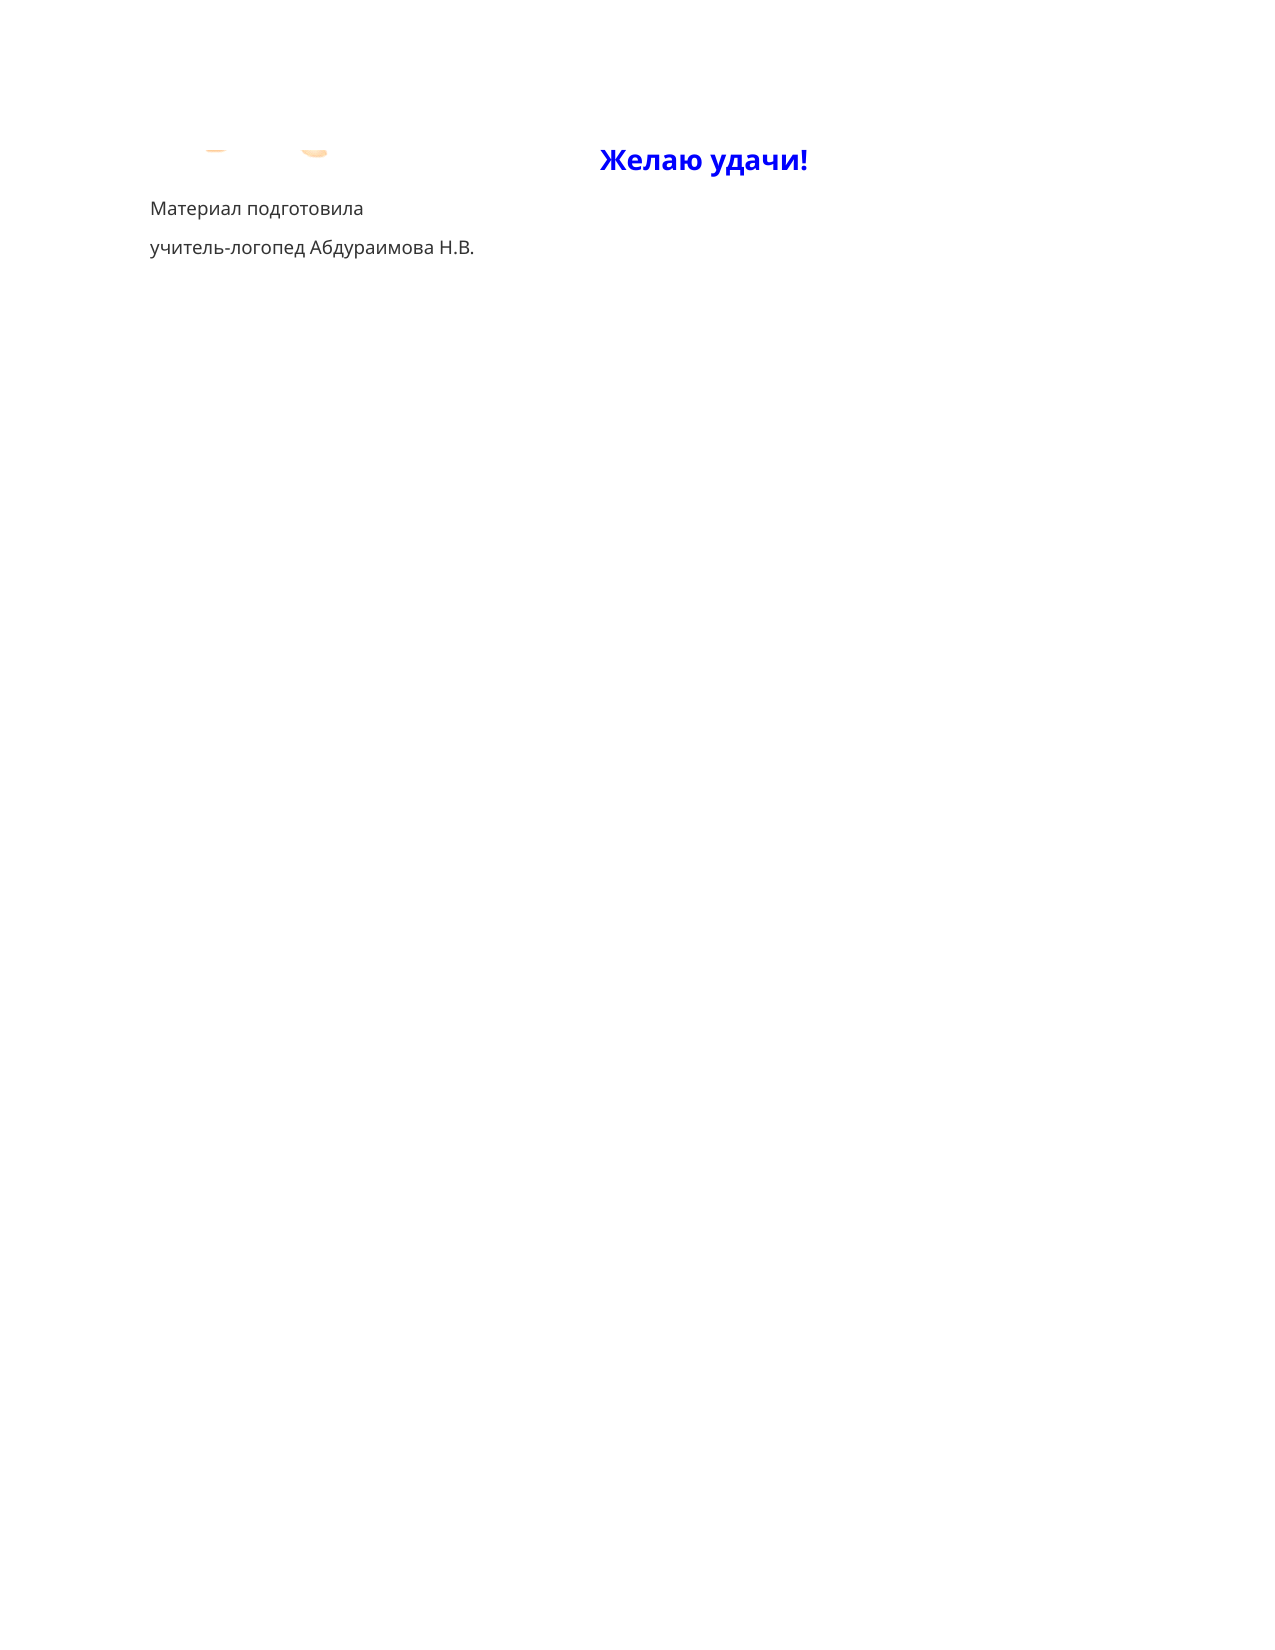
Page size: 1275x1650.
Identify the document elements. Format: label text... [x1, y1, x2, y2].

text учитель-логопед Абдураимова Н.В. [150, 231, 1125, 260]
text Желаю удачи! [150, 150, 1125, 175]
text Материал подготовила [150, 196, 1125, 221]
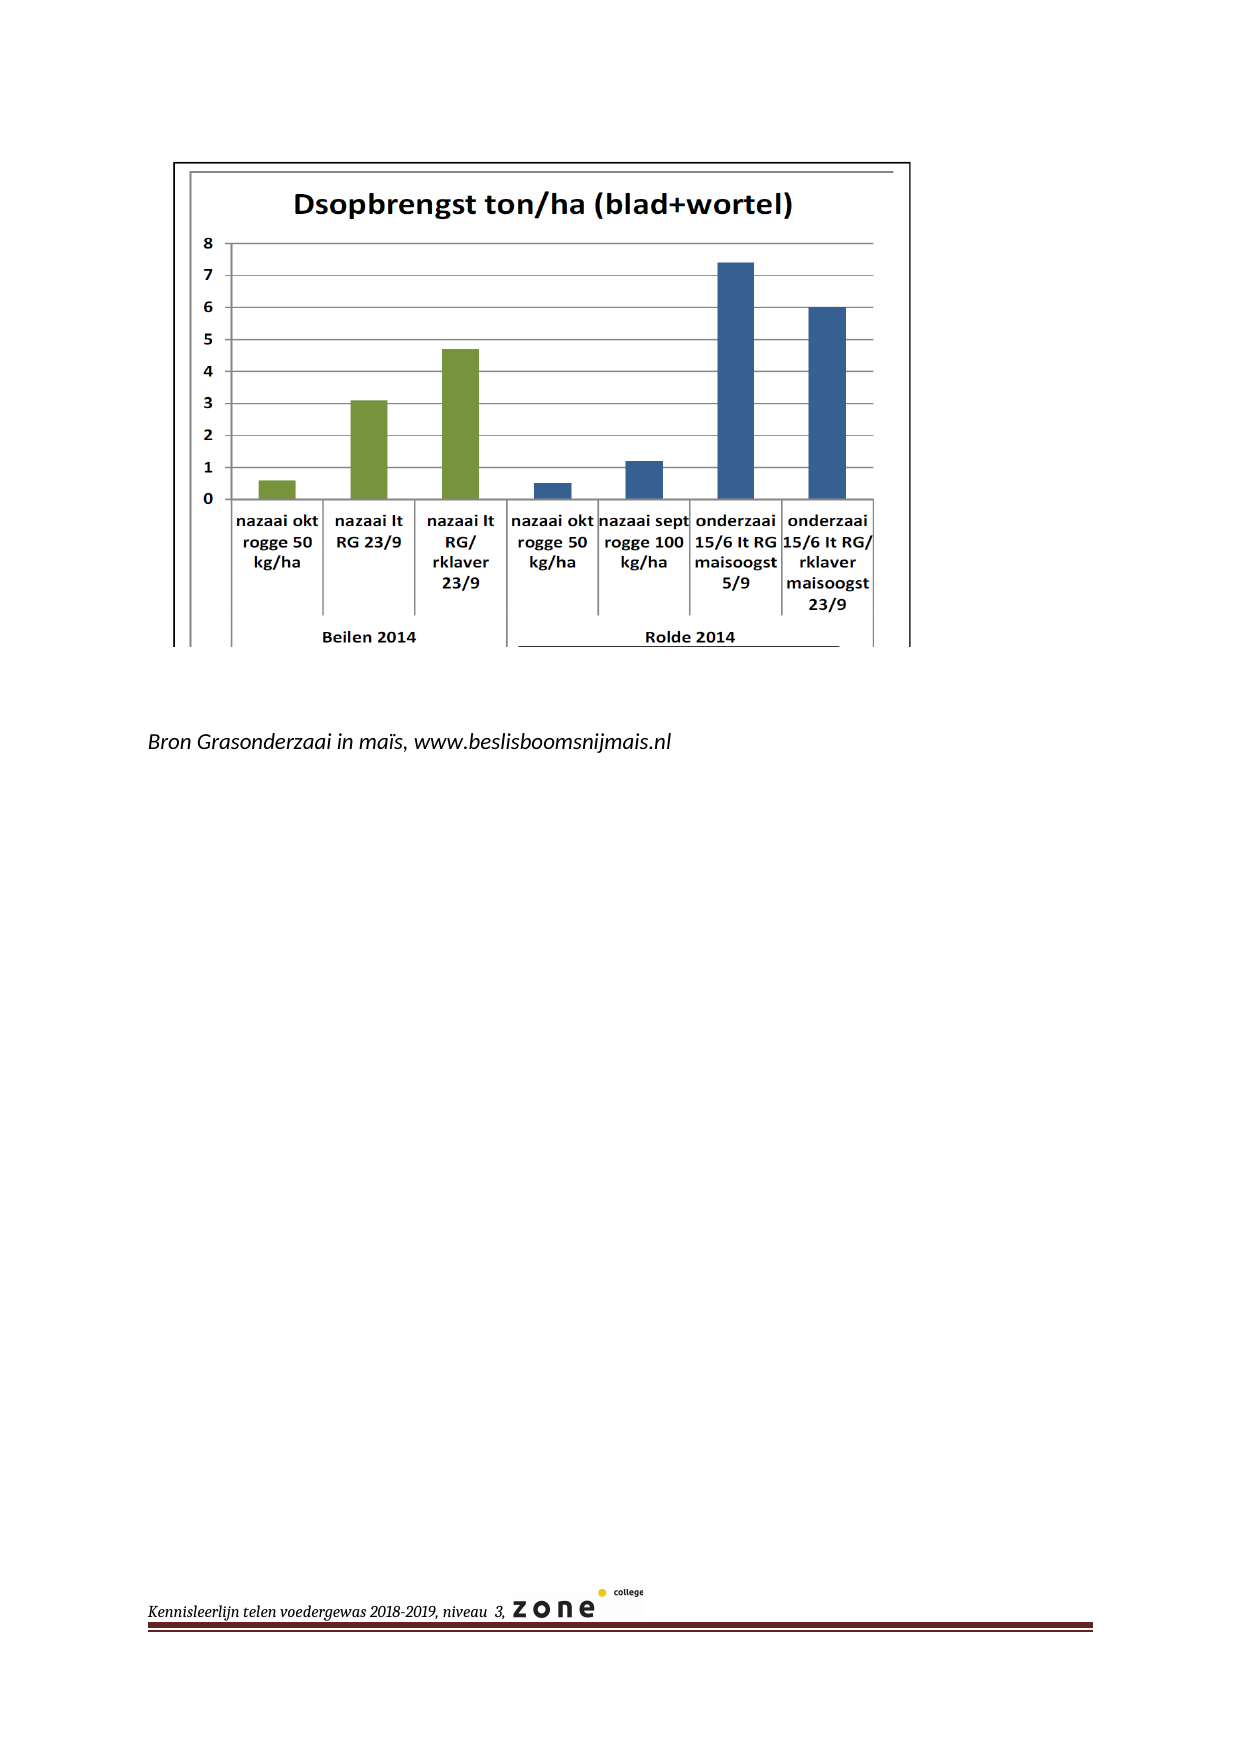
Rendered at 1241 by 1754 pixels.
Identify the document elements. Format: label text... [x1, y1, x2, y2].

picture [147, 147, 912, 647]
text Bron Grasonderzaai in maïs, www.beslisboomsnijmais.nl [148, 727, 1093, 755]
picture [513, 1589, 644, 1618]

____

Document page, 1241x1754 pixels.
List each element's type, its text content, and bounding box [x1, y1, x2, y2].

____

**DIRECTIONS**
Copy out every line in the listing where the word "pixels" appears.

**RESPONSE FOR THIS EXERCISE**
Rendered at 1241 by 1754 pixels.
Document page, 1241x1754 pixels.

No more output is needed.